Short task 1 ::
For each of the statements (a), (b) and (c), decide whether it agrees with the lecture notes on statistical learning below. Answer yes or no for each, and quote the exact words from the notes that settle it.

(a) The guest lecture is given by Zoltan Fazekas.
(b) Most econometric theory is focused on prediction.
(c) The effect of democracy on growth is listed as an example of a causal question.
Short task 2 :: Retype a passage from the lecture notes on statistical learning below, starting with "Guest lecture: Zoltan" and going on through "on an outcome?".
Short task 3 :: Using the definition given in the lecture notes on statistical learning below, explain in one to three sentences why the question about immigration and native wages counts as a causal question.

Extracted text ::
Lecture 12: Statistical Learning

November, 2015

Today

Assignment 2

Guest lecture: Zoltan Fazekas

Statistical learning

Introduction

What is the objective of empirical policy research?

causation: what is the effect of a particular variable on an outcome?
prediction: given what we know, what is our best prediction of new outcomes?

Today:

Short introduction
key differences
plan for the next few weeks
example

1. Causal Inference

Introduction

Most econometric theory is focused on estimating causal effects

Causal effect: what is the effect of some policy on an outcome we are interested in?

Examples of causal questions:

what is the effect of immigration on native wages?
what is the effect of democracy on growth?
what is the effect of newspaper coverage on stock prices?

Source data ::
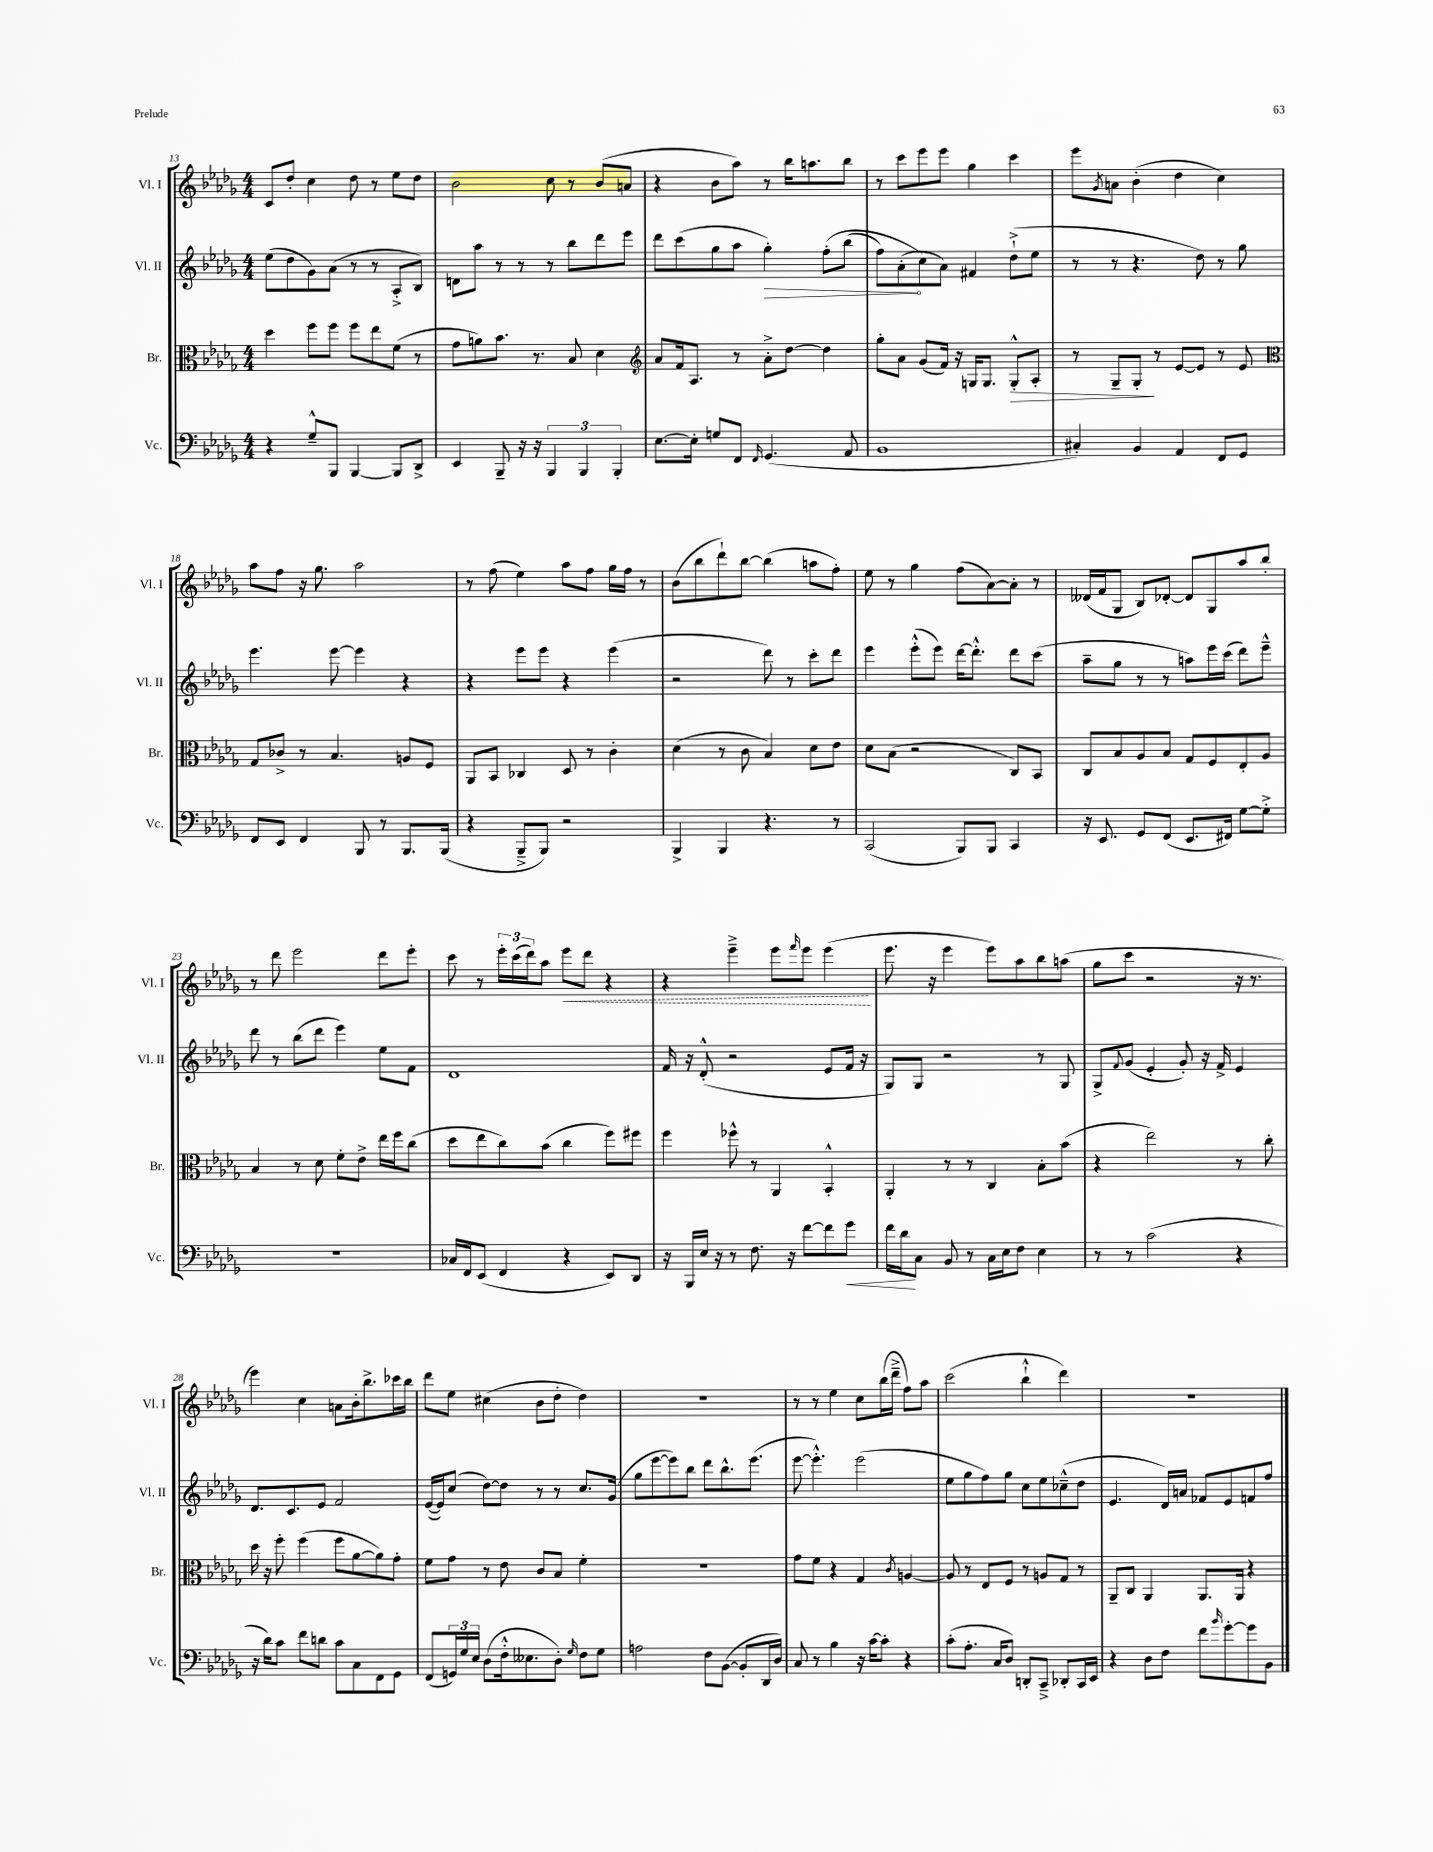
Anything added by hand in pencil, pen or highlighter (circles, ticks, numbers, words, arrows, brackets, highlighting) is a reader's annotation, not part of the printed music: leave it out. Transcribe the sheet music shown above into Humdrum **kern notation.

Right answer 1 ::
(a) Yes: "Guest lecture: Zoltan Fazekas"
(b) No: "Most econometric theory is focused on estimating causal effects"
(c) Yes: "what is the effect of democracy on growth?"

Right answer 2 ::
Guest lecture: Zoltan Fazekas

Statistical learning

Introduction

What is the objective of empirical policy research?

causation: what is the effect of a particular variable on an outcome?

Right answer 3 :: The notes define a causal effect as "what is the effect of some policy on an outcome we are interested in?" The immigration question asks for the effect of immigration on native wages, which has that form, so the notes list it among the examples of causal questions.